Underreported? McClatchy newspapers collectively published more than 350 stories and columns to date (plus this one) on the Merced campus attack. Reporters at our sister paper, the hometown Merced Sun-Star, outworked them all. They’ve published more than 50 in-depth stories about the incident. The numbers don’t include other postings and shares in the social media.
The Washington Post published nearly two dozen stories about that attack. The networks all covered it on their national news broadcasts.
So, contrary to the White House spin doctors, the media didn’t dismiss it and didn’t downplay it. Consequently, you didn’t miss it because we didn’t miss, dismiss it or downplay it. The story was everywhere. Unless you were hunkered down in a cave somewhere with no WiFi or even a transistor radio, you couldn’t avoid reading or hearing about it.

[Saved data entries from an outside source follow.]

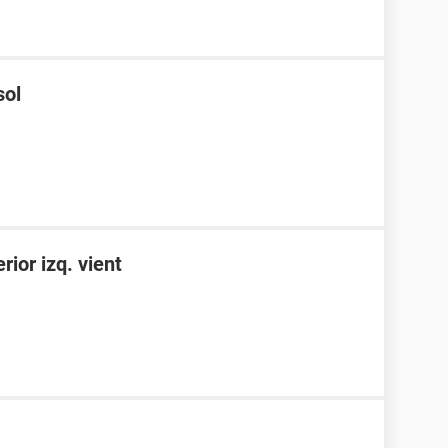
sol
rior izq. vient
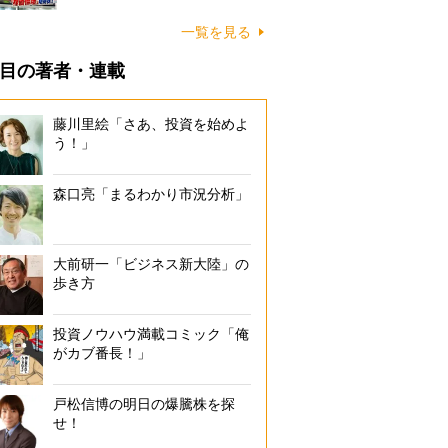
一覧を見る
目の著者・連載
藤川里絵「さあ、投資を始めよ
う！」
森口亮「まるわかり市況分析」
大前研一「ビジネス新大陸」の
歩き方
投資ノウハウ満載コミック「俺
がカブ番長！」
戸松信博の明日の爆騰株を探
せ！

The same applied to the San Bernardino attack that killed 14 people and left 21 more wounded a month later. The media swarmed that tragedy and in even greater detail for months thereafter.
The Orlando nightclub shooting and other attacks in the U.S., as well.
The New York Times and CNN were among the media outlets offering links to their coverage of every one of the listed attacks. The Times published more than 100 stories alone on the San Bernardino shootings. Other news agencies refuted the White House’s claims, as well. PolitiFact, a politics watchdog site, published links to the media coverage for each of the 78 attacks listed.
The White House simply wants to cherry-pick some events worldwide it wants to link – and they don’t all link definitively – to ISIS or ISIS-influenced terrorists from 2014 through 2016 as it tries to justify the president’s temporary immigration limit primarily targeting people from seven Muslim nations in the Middle East. Swaying public opinion by bashing the mainstream media played a huge role in putting Trump into the White House.
He knows his supporters do not care that the list conveniently omitted the Charleston church shooting, hate crimes targeting synagogues and mosques, and the ambushes of police officers by U.S. residents with no ties to Islamic terrorists groups. Or that it includes misspellings of San Bernardino (Bernadino) and attacker (attaker), the latter repeatedly.
Those events – the UC Merced incident among them – were anything but underreported by the media.
In fact, I suspect White House staffers relied on media accounts to build their list. Just Google shootings, stabbings, UC Merced, Orlando and – if they could spell correctly – San Bernardino and attacks, and they would have found a wealth of information.
Or maybe they could have paid more attention when those incidents happened in the first place. Everyone else did.